The latest social development outlook by the Institute of Statistical, Social and Economic Research (ISSER) has uncovered a concerning trend in Ghana’s labour market: unemployment rates are highest among female youth.
The report sheds light on the challenges faced by the country in creating sustainable and secure employment opportunities, particularly for women and young people.
The study identifies various factors that have influenced the nature and quality of employment in Ghana, including past economic conditions such as structural adjustment policies and current global events like the COVID-19 pandemic and the Russian-Ukraine war.
These economic and global conditions have contributed to a negative relationship between GDP growth and joblessness, reflecting the structural changes the Ghanaian economy has experienced over the past four decades.
One notable shift in the economy is the changing contribution of sectors to GDP and their respective employment creation.
While agriculture has dropped to the second spot in terms of its contribution to GDP, it remains the largest sector for employing the majority of Ghana’s population.
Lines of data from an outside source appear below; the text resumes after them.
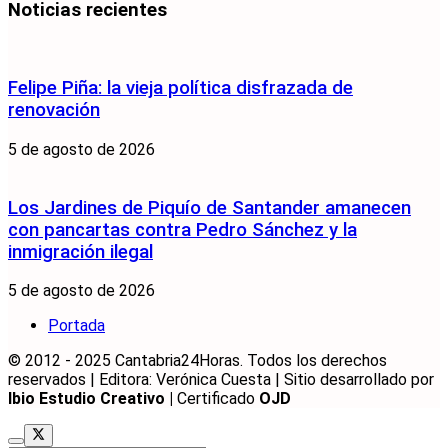
Noticias recientes
Felipe Piña: la vieja política disfrazada de
renovación
5 de agosto de 2026
Los Jardines de Piquío de Santander amanecen
con pancartas contra Pedro Sánchez y la
inmigración ilegal
5 de agosto de 2026
Portada
© 2012 - 2025 Cantabria24Horas. Todos los derechos
reservados | Editora: Verónica Cuesta | Sitio desarrollado por
Ibio Estudio Creativo |
Certificado
OJD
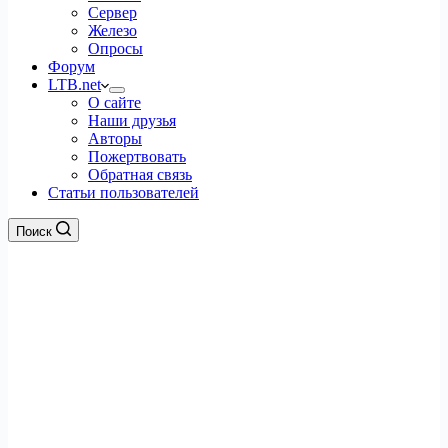
Сервер
Железо
Опросы
Форум
LTB.net
О сайте
Наши друзья
Авторы
Пожертвовать
Обратная связь
Статьи пользователей
Поиск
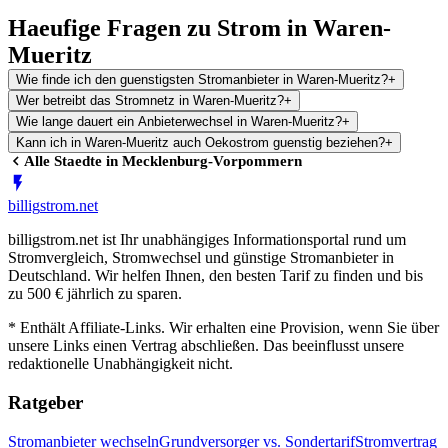
Haeufige Fragen zu Strom in Waren-
Mueritz
Wie finde ich den guenstigsten Stromanbieter in Waren-Mueritz?
+
Wer betreibt das Stromnetz in Waren-Mueritz?
+
Wie lange dauert ein Anbieterwechsel in Waren-Mueritz?
+
Kann ich in Waren-Mueritz auch Oekostrom guenstig beziehen?
+
Alle Staedte in
Mecklenburg-Vorpommern
billig
strom
.net
billigstrom.net ist Ihr unabhängiges Informationsportal rund um
Stromvergleich, Stromwechsel und günstige Stromanbieter in
Deutschland. Wir helfen Ihnen, den besten Tarif zu finden und bis
zu 500 € jährlich zu sparen.
* Enthält Affiliate-Links. Wir erhalten eine Provision, wenn Sie über
unsere Links einen Vertrag abschließen. Das beeinflusst unsere
redaktionelle Unabhängigkeit nicht.
Ratgeber
Stromanbieter wechseln
Grundversorger vs. Sondertarif
Stromvertrag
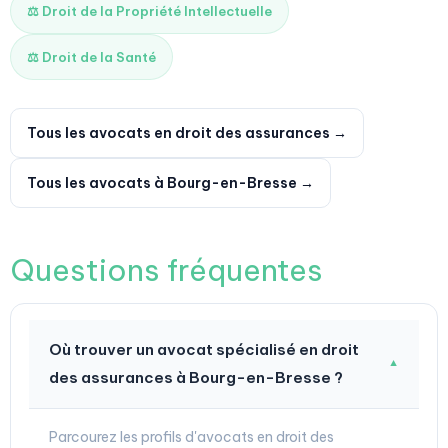
⚖️ Droit de la Propriété Intellectuelle
⚖️ Droit de la Santé
Tous les avocats en droit des assurances →
Tous les avocats à Bourg-en-Bresse →
Questions fréquentes
Où trouver un avocat spécialisé en droit
▼
des assurances à Bourg-en-Bresse ?
Parcourez les profils d'avocats en droit des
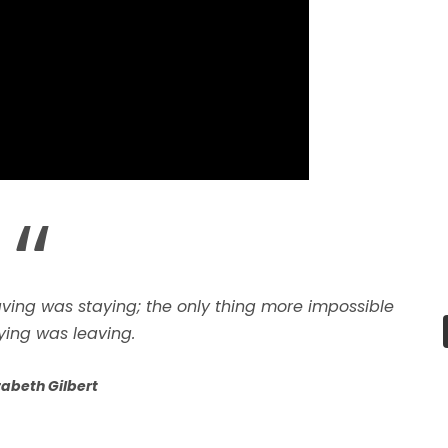
“
ving was staying; the only thing more impossible
ying was leaving.
zabeth Gilbert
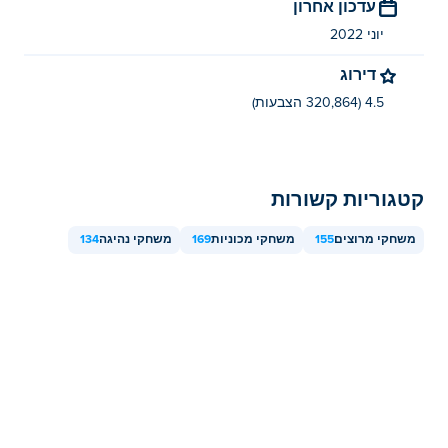
עדכון אחרון
יוני 2022
דירוג
4.5 (320,864 הצבעות)
קטגוריות קשורות
משחקי מרוצים
155
משחקי מכוניות
169
משחקי נהיגה
134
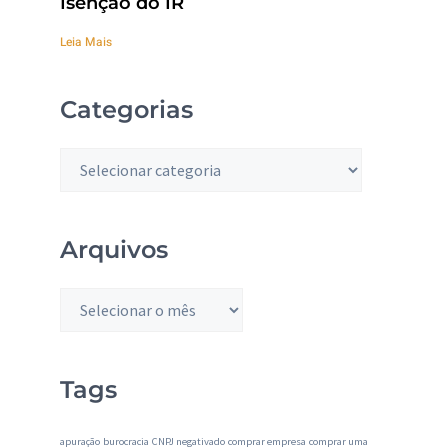
Isenção do IR
Leia Mais
Categorias
Arquivos
Tags
apuração
burocracia
CNPJ negativado
comprar empresa
comprar uma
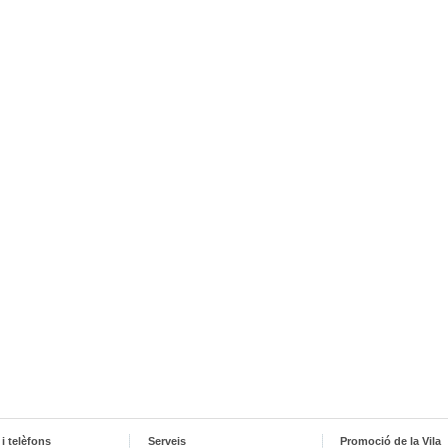
i telèfons
Serveis
Promoció de la Vila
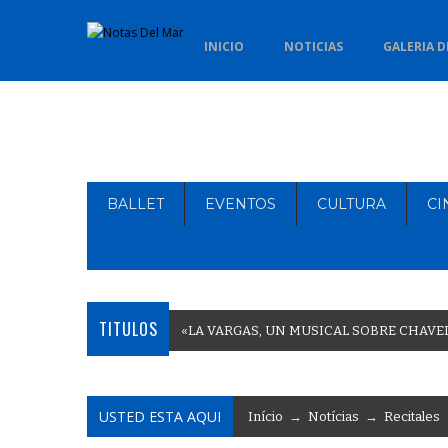
INICIO
NOTICIAS
GALERIA D
BALLET
EVENTOS
CULTURA
CI
TITULOS
«
L
A
V
A
R
G
A
S
,
U
N
M
U
S
I
C
A
L
S
O
B
R
E
C
H
A
V
E
USTED ESTA AQUI
Início
→
Notícias
→
Recitales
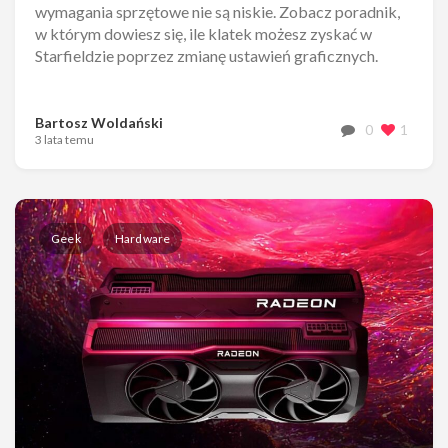
wymagania sprzętowe nie są niskie. Zobacz poradnik,
w którym dowiesz się, ile klatek możesz zyskać w
Starfieldzie poprzez zmianę ustawień graficznych.
Bartosz Woldański
0
1
3 lata temu
Geek
Hardware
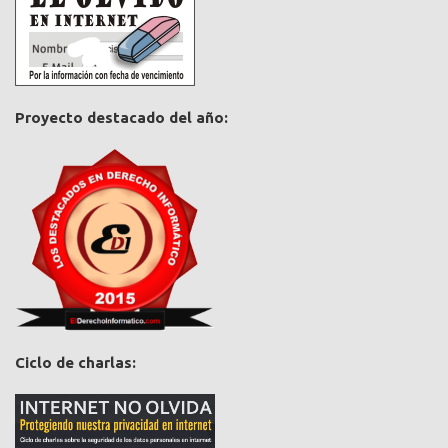
Proyecto destacado del año:
Ciclo de charlas:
However, the agricultural sector’s contribution to employment is steadily declining.
The ISSER report highlights that women and youth, in general, face higher rates of unemployment, with female youth experiencing the highest unemployment rates nationwide. Furthermore, unemployment rates are generally higher in urban areas compared to rural areas.
Self-employment has remained the dominant form of employment since 2000, with more women than men engaged in self-employment activities.
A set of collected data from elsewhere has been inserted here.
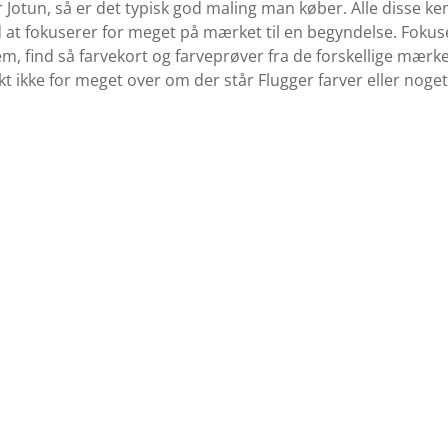
r Jotun, så er det typisk god maling man køber. Alle disse 
 at fokuserer for meget på mærket til en begyndelse. Fokuser
em, find så farvekort og farveprøver fra de forskellige mær
kt ikke for meget over om der står Flugger farver eller noge
Køb Maling
Se udvalget af maling her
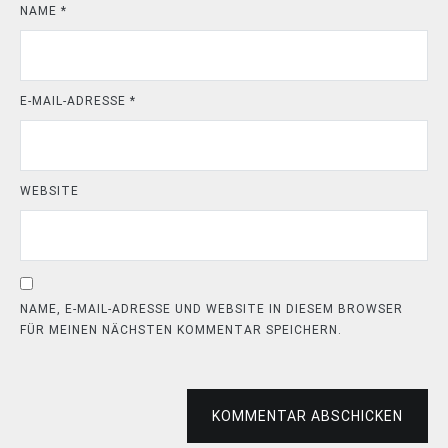
NAME
*
E-MAIL-ADRESSE
*
WEBSITE
NAME, E-MAIL-ADRESSE UND WEBSITE IN DIESEM BROWSER
FÜR MEINEN NÄCHSTEN KOMMENTAR SPEICHERN.
KOMMENTAR ABSCHICKEN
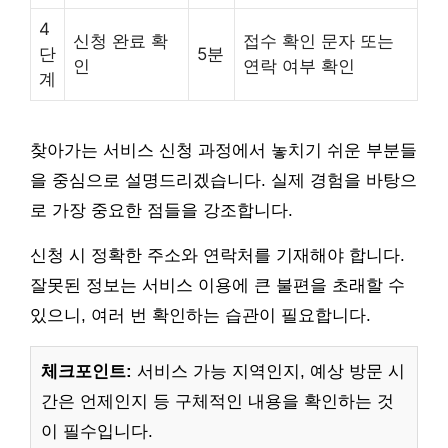
4
신청 완료 확
접수 확인 문자 또는
단
5분
인
연락 여부 확인
계
찾아가는 서비스 신청 과정에서 놓치기 쉬운 부분들
을 중심으로 설명드리겠습니다. 실제 경험을 바탕으
로 가장 중요한 점들을 강조합니다.
신청 시 정확한 주소와 연락처를 기재해야 합니다.
잘못된 정보는 서비스 이용에 큰 불편을 초래할 수
있으니, 여러 번 확인하는 습관이 필요합니다.
체크포인트:
서비스 가능 지역인지, 예상 방문 시
간은 언제인지 등 구체적인 내용을 확인하는 것
이 필수입니다.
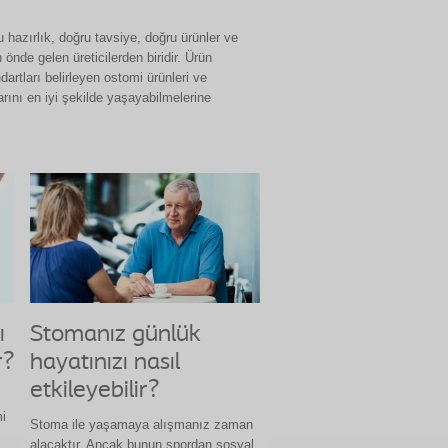
 hazırlık, doğru tavsiye, doğru ürünler ve
nde gelen üreticilerden biridir. Ürün
artları belirleyen ostomi ürünleri ve
rını en iyi şekilde yaşayabilmelerine
ı
Stomanız günlük
r?
hayatınızı nasıl
etkileyebilir?
mi
Stoma ile yaşamaya alışmanız zaman
alacaktır. Ancak bunun spordan sosyal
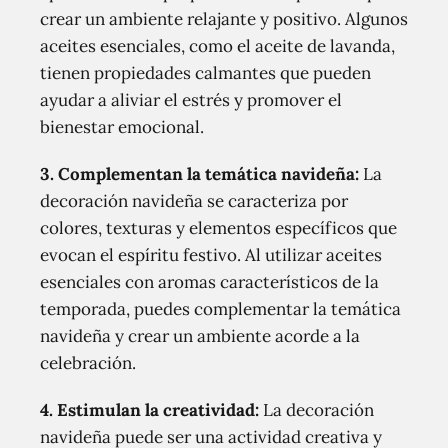
crear un ambiente relajante y positivo. Algunos
aceites esenciales, como el aceite de lavanda,
tienen propiedades calmantes que pueden
ayudar a aliviar el estrés y promover el
bienestar emocional.
3. Complementan la temática navideña:
La
decoración navideña se caracteriza por
colores, texturas y elementos específicos que
evocan el espíritu festivo. Al utilizar aceites
esenciales con aromas característicos de la
temporada, puedes complementar la temática
navideña y crear un ambiente acorde a la
celebración.
4. Estimulan la creatividad:
La decoración
navideña puede ser una actividad creativa y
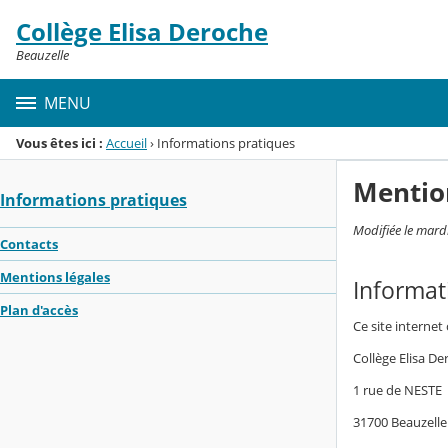
Panneau de gestion des cookies
Collège Elisa Deroche
Menu de la rubrique
Contenu
Beauzelle
MENU
Vous êtes ici :
Accueil
›
Informations pratiques
Mentio
Informations pratiques
Modifiée le mard
Contacts
Mentions légales
Informat
Plan d'accès
Ce site internet
Collège Elisa D
1 rue de NESTE
31700 Beauzelle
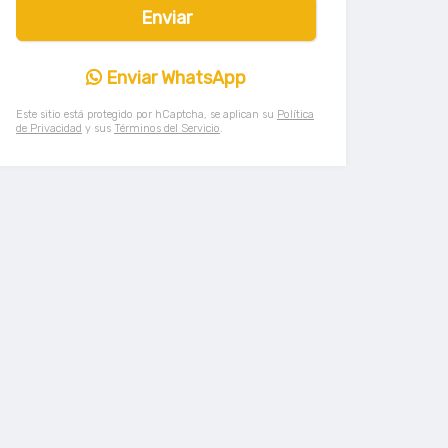
Enviar WhatsApp
Este sitio está protegido por hCaptcha, se aplican su
Política
de Privacidad
y sus
Términos del Servicio
.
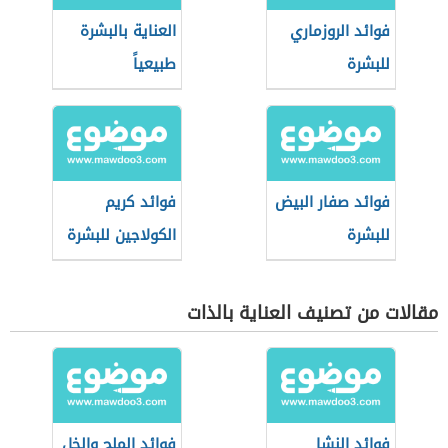
فوائد الروزماري
العناية بالبشرة
للبشرة
طبيعياً
فوائد صفار البيض
فوائد كريم
للبشرة
الكولاجين للبشرة
مقالات من تصنيف العناية بالذات
فوائد النشا
فوائد الملح والخل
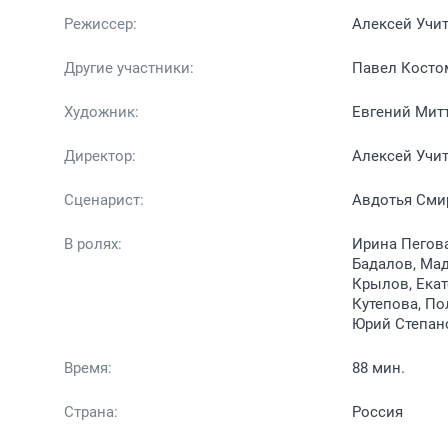
Режиссер:
Алексей Учи
Другие участники:
Павел Косто
Художник:
Евгений Мит
Директор:
Алексей Учи
Сценарист:
Авдотья Сми
В ролях:
Ирина Пегова
Бадалов, Мад
Крылов, Екат
Кутепова, По
Юрий Степано
Время:
88 мин.
Страна:
Россия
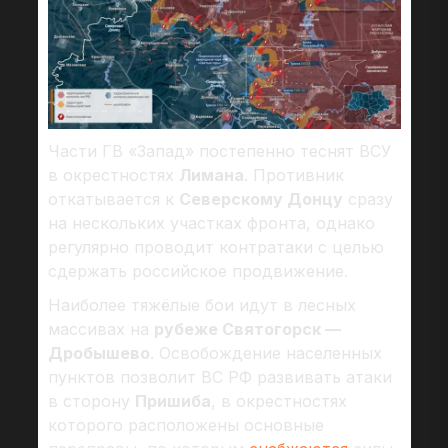
Части ГВ «Запад» постепенно теснят ВСУ
в окрестностях
Лимана
. Противник
откатывается к
Северскому Донцу
сразу
на нескольких участках фронта, однако
регулярно проводит контратаки с целью
сдержать российское продвижение.
Наиболее тяжёлые бои идут в лесных
массивах на
рубеже Святогорск —
Дробышево
. Освобождение населенных
пунктов позволит ВС РФ развивать атаки
в сторону
Пришиба
, в окрестностях
которого расположены основные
However, the percentage of people employed in waged work has significantly increased since 2000, indicating a shift in the employment landscape.
In response to these alarming findings, ISSER recommends a range of measures to address the unemployment challenges in Ghana.
The report suggests investing in sectors that have the potential to create numerous decent jobs, implementing labour reforms to protect workers’ rights, and ensuring state programs for unemployed youth guarantee job security.
Additionally, the report advocates for affirmative action programs to enhance female youth employment rates and emphasizes the importance of investing in sectors that can provide employment opportunities for the country’s youth.